Start of Block

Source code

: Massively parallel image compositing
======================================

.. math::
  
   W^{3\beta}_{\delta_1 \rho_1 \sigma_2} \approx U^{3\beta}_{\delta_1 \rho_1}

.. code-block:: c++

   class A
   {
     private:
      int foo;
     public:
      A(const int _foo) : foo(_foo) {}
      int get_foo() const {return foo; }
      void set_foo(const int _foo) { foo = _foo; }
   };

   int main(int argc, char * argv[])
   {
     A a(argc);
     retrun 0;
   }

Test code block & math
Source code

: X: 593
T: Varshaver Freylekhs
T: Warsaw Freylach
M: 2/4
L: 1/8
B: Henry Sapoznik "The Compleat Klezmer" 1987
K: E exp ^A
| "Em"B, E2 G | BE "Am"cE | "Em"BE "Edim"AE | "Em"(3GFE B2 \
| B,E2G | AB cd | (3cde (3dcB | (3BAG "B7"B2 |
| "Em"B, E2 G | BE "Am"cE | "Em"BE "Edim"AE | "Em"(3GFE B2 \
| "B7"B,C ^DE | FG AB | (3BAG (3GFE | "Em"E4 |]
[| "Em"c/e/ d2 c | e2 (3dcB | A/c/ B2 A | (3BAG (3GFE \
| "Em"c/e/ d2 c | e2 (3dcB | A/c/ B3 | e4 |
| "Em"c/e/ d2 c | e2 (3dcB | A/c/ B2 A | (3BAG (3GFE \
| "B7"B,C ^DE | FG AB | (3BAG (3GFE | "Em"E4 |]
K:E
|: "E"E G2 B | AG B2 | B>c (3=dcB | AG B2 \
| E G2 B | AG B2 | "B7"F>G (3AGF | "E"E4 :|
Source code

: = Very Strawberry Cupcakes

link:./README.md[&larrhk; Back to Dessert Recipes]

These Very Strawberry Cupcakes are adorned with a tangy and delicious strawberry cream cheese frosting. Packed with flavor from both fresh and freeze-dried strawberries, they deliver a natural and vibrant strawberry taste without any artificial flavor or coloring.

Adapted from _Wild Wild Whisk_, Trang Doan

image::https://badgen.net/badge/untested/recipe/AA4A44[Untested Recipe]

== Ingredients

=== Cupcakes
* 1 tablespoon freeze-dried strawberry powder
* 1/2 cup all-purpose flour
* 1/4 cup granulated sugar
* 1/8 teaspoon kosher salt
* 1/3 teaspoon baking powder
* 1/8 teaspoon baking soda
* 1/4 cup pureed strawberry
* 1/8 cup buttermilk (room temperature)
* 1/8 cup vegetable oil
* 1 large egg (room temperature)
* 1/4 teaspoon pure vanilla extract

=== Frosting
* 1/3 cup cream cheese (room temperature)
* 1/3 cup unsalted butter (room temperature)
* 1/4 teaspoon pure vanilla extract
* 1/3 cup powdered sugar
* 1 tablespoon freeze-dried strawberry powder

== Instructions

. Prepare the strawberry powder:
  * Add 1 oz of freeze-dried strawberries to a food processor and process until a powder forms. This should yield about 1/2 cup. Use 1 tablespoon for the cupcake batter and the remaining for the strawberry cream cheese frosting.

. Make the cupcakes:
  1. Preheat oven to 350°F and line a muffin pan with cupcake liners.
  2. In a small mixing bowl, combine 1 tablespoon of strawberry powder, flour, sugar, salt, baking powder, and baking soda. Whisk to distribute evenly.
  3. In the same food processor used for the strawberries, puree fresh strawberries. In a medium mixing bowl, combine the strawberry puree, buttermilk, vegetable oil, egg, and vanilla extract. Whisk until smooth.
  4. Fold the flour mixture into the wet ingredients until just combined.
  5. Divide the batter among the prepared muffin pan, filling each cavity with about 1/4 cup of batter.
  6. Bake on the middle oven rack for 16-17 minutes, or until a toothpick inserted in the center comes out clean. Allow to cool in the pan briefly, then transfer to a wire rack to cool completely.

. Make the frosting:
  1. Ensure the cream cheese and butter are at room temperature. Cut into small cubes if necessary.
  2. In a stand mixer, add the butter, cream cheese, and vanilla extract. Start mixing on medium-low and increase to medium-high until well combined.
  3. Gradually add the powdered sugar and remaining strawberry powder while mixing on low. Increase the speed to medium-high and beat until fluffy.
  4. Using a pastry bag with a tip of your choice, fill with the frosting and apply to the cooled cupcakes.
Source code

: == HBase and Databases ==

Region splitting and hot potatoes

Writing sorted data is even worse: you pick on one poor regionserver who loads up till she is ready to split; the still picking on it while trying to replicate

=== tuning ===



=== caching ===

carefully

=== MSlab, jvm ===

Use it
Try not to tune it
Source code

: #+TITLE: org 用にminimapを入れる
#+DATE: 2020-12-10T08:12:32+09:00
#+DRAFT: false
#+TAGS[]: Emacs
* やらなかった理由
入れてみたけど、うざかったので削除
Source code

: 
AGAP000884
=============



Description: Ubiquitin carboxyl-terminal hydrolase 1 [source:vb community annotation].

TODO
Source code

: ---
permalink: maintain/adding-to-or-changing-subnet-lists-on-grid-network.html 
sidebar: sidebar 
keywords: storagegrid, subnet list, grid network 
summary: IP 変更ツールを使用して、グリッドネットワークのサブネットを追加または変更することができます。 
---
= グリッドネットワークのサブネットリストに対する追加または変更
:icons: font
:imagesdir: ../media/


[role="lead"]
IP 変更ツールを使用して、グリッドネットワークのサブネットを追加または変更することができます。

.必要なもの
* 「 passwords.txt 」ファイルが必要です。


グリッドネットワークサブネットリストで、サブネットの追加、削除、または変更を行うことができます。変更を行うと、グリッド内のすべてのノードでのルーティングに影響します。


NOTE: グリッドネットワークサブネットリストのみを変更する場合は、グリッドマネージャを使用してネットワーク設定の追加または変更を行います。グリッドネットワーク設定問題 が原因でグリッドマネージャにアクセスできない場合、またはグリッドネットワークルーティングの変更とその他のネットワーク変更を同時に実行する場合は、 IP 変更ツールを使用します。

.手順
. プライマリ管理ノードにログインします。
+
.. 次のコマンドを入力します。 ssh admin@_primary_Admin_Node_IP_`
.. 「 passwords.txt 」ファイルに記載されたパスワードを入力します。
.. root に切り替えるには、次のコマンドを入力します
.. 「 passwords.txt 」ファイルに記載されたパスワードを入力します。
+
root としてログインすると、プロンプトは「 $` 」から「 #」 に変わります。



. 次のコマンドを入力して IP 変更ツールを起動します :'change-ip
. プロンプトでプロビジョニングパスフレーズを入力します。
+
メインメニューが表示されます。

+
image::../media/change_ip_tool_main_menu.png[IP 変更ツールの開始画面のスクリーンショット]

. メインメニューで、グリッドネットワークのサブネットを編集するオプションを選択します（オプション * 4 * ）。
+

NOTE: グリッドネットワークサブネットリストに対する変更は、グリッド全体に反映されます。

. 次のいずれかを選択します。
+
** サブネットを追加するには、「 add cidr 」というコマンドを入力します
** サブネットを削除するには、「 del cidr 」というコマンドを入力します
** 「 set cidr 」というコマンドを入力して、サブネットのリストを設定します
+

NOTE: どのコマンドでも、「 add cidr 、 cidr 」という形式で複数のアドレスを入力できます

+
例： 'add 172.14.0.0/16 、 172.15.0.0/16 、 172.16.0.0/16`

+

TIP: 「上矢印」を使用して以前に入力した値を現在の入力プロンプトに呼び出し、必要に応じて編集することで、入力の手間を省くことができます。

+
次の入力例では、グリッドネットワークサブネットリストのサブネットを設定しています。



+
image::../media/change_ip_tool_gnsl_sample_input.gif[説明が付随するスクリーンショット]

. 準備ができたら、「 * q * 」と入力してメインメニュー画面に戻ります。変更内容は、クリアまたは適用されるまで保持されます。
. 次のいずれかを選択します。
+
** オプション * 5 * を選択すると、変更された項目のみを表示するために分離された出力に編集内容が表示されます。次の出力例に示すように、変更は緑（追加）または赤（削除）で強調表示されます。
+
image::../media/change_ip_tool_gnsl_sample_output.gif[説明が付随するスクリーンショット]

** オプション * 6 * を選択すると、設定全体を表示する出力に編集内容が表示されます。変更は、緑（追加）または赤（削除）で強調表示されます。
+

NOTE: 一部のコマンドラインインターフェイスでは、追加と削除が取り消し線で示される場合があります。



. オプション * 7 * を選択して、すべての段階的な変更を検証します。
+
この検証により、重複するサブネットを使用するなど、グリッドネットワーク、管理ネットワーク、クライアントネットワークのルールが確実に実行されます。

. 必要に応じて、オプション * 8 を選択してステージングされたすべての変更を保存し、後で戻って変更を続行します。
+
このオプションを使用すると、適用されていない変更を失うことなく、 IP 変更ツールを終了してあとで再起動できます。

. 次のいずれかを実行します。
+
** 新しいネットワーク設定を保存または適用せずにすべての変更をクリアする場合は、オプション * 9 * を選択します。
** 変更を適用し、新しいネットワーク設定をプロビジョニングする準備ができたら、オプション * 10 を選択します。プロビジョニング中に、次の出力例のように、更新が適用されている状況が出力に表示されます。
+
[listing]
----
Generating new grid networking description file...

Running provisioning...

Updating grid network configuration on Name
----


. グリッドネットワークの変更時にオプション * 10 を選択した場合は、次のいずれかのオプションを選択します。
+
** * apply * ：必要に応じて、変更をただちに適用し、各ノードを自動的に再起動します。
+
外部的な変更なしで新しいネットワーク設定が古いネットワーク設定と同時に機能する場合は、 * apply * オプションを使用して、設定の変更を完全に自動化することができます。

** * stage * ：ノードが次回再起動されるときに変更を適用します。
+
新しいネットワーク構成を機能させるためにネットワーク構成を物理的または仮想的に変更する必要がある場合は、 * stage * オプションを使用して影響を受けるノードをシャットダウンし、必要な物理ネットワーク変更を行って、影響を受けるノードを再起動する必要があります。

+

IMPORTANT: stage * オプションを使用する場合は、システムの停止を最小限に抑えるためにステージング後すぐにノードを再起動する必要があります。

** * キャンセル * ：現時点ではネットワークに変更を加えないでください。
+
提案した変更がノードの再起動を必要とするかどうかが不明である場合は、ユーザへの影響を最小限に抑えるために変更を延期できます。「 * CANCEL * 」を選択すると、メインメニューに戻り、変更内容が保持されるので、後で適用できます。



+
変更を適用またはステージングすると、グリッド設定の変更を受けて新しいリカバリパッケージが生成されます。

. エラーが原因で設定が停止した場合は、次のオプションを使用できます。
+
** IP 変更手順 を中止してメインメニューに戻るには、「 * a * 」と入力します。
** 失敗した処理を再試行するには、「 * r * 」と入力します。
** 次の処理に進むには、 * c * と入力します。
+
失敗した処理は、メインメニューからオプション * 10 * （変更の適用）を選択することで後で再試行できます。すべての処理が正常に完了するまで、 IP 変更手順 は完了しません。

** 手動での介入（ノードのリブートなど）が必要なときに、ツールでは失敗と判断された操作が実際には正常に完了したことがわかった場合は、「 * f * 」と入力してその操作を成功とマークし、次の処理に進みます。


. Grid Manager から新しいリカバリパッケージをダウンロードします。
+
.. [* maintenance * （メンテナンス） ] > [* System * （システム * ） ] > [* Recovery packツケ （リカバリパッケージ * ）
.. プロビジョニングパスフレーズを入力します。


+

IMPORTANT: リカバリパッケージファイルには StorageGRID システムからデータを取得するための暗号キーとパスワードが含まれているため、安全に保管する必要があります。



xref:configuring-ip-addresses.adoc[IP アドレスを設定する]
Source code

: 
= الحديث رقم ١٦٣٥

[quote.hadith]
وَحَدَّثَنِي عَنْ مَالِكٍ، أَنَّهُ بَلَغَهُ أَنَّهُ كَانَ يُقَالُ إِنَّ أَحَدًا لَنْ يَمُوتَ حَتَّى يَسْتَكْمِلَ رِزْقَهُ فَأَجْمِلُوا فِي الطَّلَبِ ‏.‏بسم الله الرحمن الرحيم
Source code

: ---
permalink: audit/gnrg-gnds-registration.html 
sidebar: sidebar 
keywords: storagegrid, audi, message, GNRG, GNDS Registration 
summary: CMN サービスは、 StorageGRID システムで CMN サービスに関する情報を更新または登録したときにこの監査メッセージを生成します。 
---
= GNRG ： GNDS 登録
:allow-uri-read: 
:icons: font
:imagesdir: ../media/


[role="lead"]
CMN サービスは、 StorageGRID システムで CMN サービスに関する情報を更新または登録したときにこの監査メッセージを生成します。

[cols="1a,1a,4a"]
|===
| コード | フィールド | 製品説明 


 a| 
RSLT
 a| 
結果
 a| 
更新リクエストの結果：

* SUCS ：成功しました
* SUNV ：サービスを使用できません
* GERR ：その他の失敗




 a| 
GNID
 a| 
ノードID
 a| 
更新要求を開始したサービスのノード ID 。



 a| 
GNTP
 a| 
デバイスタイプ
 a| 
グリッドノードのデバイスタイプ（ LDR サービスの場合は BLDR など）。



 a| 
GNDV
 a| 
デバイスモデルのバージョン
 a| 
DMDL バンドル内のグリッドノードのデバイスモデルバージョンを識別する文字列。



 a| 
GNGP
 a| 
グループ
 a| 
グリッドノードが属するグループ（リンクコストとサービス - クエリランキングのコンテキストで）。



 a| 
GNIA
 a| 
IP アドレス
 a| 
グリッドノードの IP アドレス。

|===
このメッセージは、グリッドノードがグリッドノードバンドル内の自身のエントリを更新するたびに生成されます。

End of Block

**TASK DESCRIPTION:** Your whole answer should be one number, the count of lines in the records that hold "システムで".

**SOLUTION FOR THIS PROBLEM:** 2